Subject: Re: Reasoning about memory ordering

On 23.02.2018 19:31, Andrea Parri wrote:
> On Fri, Feb 23, 2018 at 02:30:22PM +0200, Nikolay Borisov wrote:
>> Hello,
>>
>> I'm cc'ing a bunch of people I know are well-versed in
>> the black arts of memory ordering!
>>
>> Currently in btrfs we have roughly the following sequence:
>>
>> T1: T2:
>> i_size_write(inode, newsize);
>> set_bit(BTRFS_INODE_READDIO_NEED_LOCK, &inode->runtime_flags); atomic_inc(&inode->i_dio_count);
>> smp_mb(); if (iov_iter_rw(iter) == READ) {
>> if (test_bit(BTRFS_INODE_READDIO_NEED_LOCK, &BTRFS_I(inode)->runtime_flags)) {
>> if (atomic_read(&inode->i_dio_count)) { if (atomic_dec_and_test(&inode->i_dio_count))
>> wait_queue_head_t *wq = bit_waitqueue(&inode->i_state, __I_DIO_WAKEUP); wake_up_bit(&inode->i_state, __I_DIO_WAKEUP);
>> DEFINE_WAIT_BIT(q, &inode->i_state, __I_DIO_WAKEUP); }
>> if (offset >= i_size_read(inode))
>> do { return;
>> prepare_to_wait(wq, &q.wq_entry, TASK_UNINTERRUPTIBLE); }
>> if (atomic_read(&inode->i_dio_count))
>> schedule();
>> } while (atomic_read(&inode->i_dio_count));
>> finish_wait(wq, &q.wq_entry);
>> }
>>
>> smp_mb__before_atomic();
>> clear_bit(BTRFS_INODE_READDIO_NEED_LOCK, &inode->runtime_flags);
>>
>> The semantics I'm after are:
>>
>> 1. If T1 goes to sleep, then T2 would see the
>> BTRFS_INODE_READDIO_NEED_LOCK and hence will execute the
>> atomic_dec_and_test and possibly wake up T1. This flag serves as a way
>> to indicate to possibly multiple T2 (dio readers) that T1 is blocked
>> and they should unblock it and resort to acquiring some locks (this is not
>> visible in this excerpt of code for brevity).

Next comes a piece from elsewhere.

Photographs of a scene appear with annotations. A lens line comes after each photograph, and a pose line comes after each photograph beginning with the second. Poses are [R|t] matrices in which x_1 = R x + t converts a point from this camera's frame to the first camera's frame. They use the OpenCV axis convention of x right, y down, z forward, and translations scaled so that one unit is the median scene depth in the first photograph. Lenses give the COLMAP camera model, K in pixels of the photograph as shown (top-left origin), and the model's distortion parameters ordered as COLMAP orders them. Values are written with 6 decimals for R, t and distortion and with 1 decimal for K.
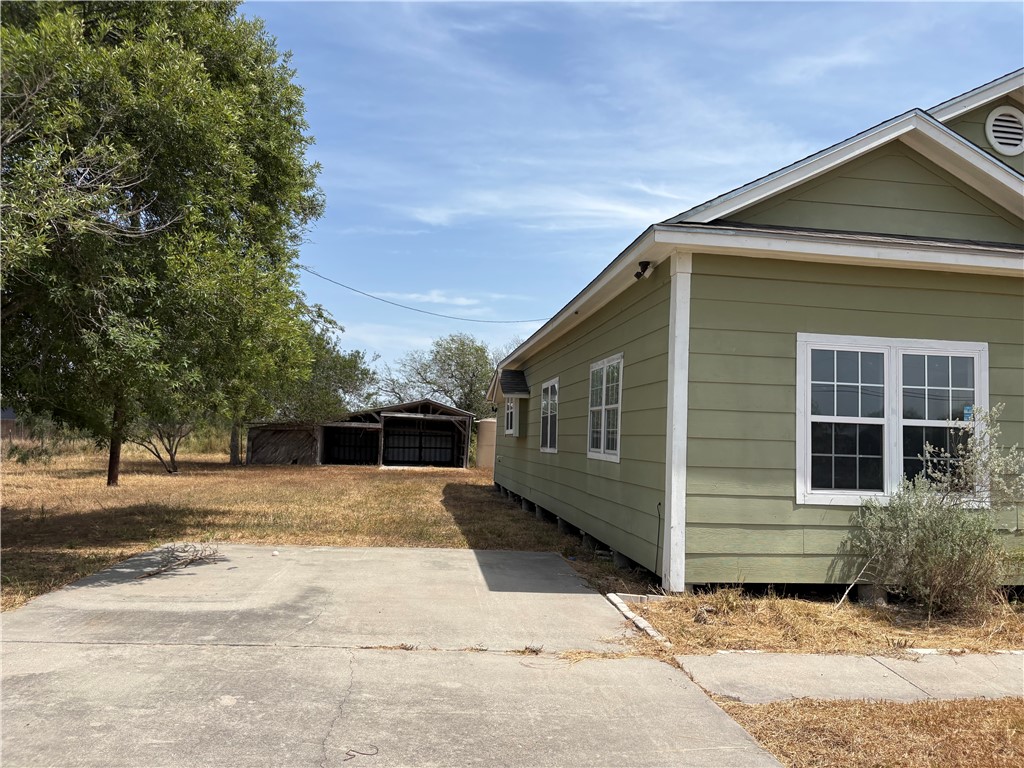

It's sort of a back-off
>> mechanism.
>
> I don't see how this could be guaranteed, even in a sequentially consistent
> world (disclaimer: I'm certainly not familiar with btrfs): what is wrong in
>
> T1 T2
>
> atomic_inc(i_dio_count)
> test_bit(NEED_LOCK, flags) // unset
> set_bit(NEED_LOCK, flags)
> atomic_read(i_dio_count) // >1
> --> go to sleep

You are correct, so looking at btrfs_direct_IO again it seems this kind
of execution is fine since we also do inode_dio_end (i.e. the
atomic_dec_andtest/wake_up) sequence even outside of the test_bit()
conditional. So I guess the first requirement is really
unsatisfiable/not required.

>
> Thanks,
> Andrea
>
>
>>
>> 2. BTRFS_INODE_READDIO_NEED_LOCK bit must be set _before_ going to sleep
>>
>> 3. BTRFS_INODE_READDIO_NEED_LOCK must be cleared _after_ the thread has
>> been woken up.
>>
>> 4. After T1 is woken up, it's possible that a new T2 comes and doesn't see
>> the BTRFS_INODE_READDIO_NEED_LOCK flag set but this is fine, since the check
>> for i_size should cause T2 to just return (it will also execute atomic_dec_and_test)
>>
>> Given this is the current state of the code (it's part of btrfs) I believe
>> the following could/should be done:
>>
>> 1. The smp_mb after the set_bit in T1 could be removed, since there is
>> already an implied full mm in prepare_to_wait. That is if we go to sleep,
>> then T2 is guaranteed to see the flag/i_size_write happening by merit of
>> the implied memory barrier in prepare_to_wait/schedule. But what if it doesn't
>> go to sleep? I still would like the i_size_write to be visible to T2
>>
>> 2. The bit clearing code in T1 should be possible to be replaced by
>> clear_bit_unlock (this was suggested by PeterZ on IRC).
>>
>> 3. I suspect there is a memory barrier in T2 that is missing. Perhaps
>> there should be an smp_mb__before_atomic right before the test_bit so that
>> it's ordered with the implied smp_mb in T1's prepare_to_wait.
>